### Work to complete
The following data has a line with "module tb_Sum_Rest (tb_clk, tb_sel, tb_ent1, tb_ent2, tb_sal);" and a line with "tb_sel = 1'b0;". Write out exactly those lines and all the lines between them.

### Stored data

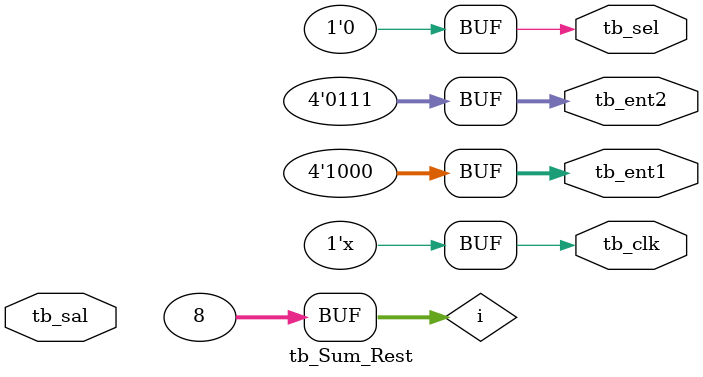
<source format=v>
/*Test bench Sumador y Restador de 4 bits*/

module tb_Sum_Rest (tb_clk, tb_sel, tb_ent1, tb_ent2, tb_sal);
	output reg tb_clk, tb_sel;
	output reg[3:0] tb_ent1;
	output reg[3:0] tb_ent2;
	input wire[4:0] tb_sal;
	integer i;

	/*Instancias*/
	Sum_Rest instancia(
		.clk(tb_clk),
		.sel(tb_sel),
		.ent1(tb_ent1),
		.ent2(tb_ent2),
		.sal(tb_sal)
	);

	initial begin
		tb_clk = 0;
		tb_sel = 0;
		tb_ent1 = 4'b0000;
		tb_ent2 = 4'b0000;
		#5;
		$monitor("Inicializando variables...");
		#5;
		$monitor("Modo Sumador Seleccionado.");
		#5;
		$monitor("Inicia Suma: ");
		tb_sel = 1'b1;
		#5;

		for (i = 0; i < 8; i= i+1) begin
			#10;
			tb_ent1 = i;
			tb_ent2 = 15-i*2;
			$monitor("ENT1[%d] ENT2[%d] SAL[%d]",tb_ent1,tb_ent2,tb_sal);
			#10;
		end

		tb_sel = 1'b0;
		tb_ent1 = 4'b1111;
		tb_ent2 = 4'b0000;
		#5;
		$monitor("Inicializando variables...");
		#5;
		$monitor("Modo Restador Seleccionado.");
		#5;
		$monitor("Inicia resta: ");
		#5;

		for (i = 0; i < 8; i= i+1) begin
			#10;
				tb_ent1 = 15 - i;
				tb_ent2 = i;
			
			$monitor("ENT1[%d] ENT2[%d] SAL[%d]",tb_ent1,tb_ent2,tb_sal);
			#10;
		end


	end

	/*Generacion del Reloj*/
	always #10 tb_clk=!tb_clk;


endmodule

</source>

### Result below
module tb_Sum_Rest (tb_clk, tb_sel, tb_ent1, tb_ent2, tb_sal);
	output reg tb_clk, tb_sel;
	output reg[3:0] tb_ent1;
	output reg[3:0] tb_ent2;
	input wire[4:0] tb_sal;
	integer i;

	/*Instancias*/
	Sum_Rest instancia(
		.clk(tb_clk),
		.sel(tb_sel),
		.ent1(tb_ent1),
		.ent2(tb_ent2),
		.sal(tb_sal)
	);

	initial begin
		tb_clk = 0;
		tb_sel = 0;
		tb_ent1 = 4'b0000;
		tb_ent2 = 4'b0000;
		#5;
		$monitor("Inicializando variables...");
		#5;
		$monitor("Modo Sumador Seleccionado.");
		#5;
		$monitor("Inicia Suma: ");
		tb_sel = 1'b1;
		#5;

		for (i = 0; i < 8; i= i+1) begin
			#10;
			tb_ent1 = i;
			tb_ent2 = 15-i*2;
			$monitor("ENT1[%d] ENT2[%d] SAL[%d]",tb_ent1,tb_ent2,tb_sal);
			#10;
		end

		tb_sel = 1'b0;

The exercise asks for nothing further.